SOUTHINGTON -- Police and school officials in Southington are investigating a video allegedly posted to Snapchat by a Southington High School student.
FOX61 has seen the video and we have decided not to post it because of its offensive nature.
In the video, a young man swears, uses the n-word frequently and refers to lynching. School officials received dozens of phone calls and emails about the video.
On Thursday morning, Timothy Connellan, Superintendent of Schools, sent out a notice to the community.
We will be investigating this situation today to determine if there is any involvement of a student or students from Southington High School. Since this is new information we are at the very beginning of the investigation. Obviously, it will take some time to ascertain the facts in this situation. Any student in the Southington Public School District whose behavior is shown to be seriously disruptive of the educational process will experience disciplinary consequences consistent with Board of Education Policy and Regulation and the applicable State and Federal statutes and regulations.

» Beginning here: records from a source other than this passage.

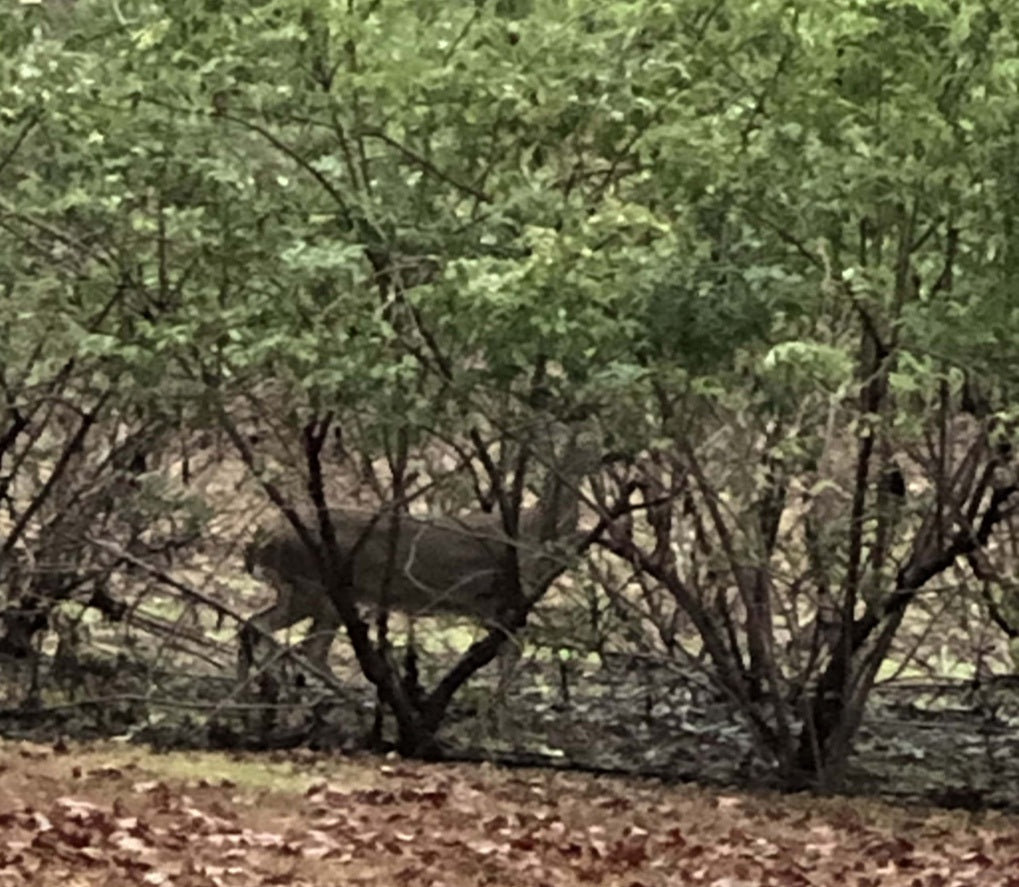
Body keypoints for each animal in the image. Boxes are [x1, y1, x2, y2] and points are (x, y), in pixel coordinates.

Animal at [237, 421, 603, 690]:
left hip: (324, 594)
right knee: (266, 628)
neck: (537, 530)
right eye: (586, 439)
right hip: (310, 583)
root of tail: (261, 537)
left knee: (298, 643)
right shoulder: (506, 594)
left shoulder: (498, 604)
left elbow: (506, 655)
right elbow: (511, 654)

The Southington Police Department also sent out a release Thursday afternoon:
On December 13, 2018 the Southington Police Department became aware of a social media message with racist content that was made by a juvenile who attends Southington High School student. The statements that were made on this posting were done in a private social media chat. Another person in the conversation then distributed them publicly. At this time this incident remains under investigation. Investigators are conducting interviews with the involved parties and witnesses. This remains an active and ongoing investigation that is being conducted by the Southington Police Department Detective Bureau. As of this time no charges have been filed.
“We have a pretty good idea of individuals with whom we’re dealing," said Connellan.
He added that this incident is part of a larger trend he sees in his district and nationwide.
“We’ve seen an uptick in it," he said. "I have to believe that it has an awful lot to do with the tension that’s here nationally.”
In fact, hate crimes are on the rise according to FBI statistics. In 2017, race was among the most common topic of hate crimes in Connecticut.
“I think that it’s a time for us as a country and as a community to understand that if we keep pushing each other’s buttons, we’re just going to keep creating more fire," said Amanda Adendorff, a Southington resident.
“It’s kind of disheartening hearing about all of the hate where there are so many good things going on in this world," said Ali Lacroix, who lives in Southington. "It is sad, having a young child and one on the way and I want them to grow up surrounded by love and not hate.”
As the investigation continues, school officials say there is no threat to student safety.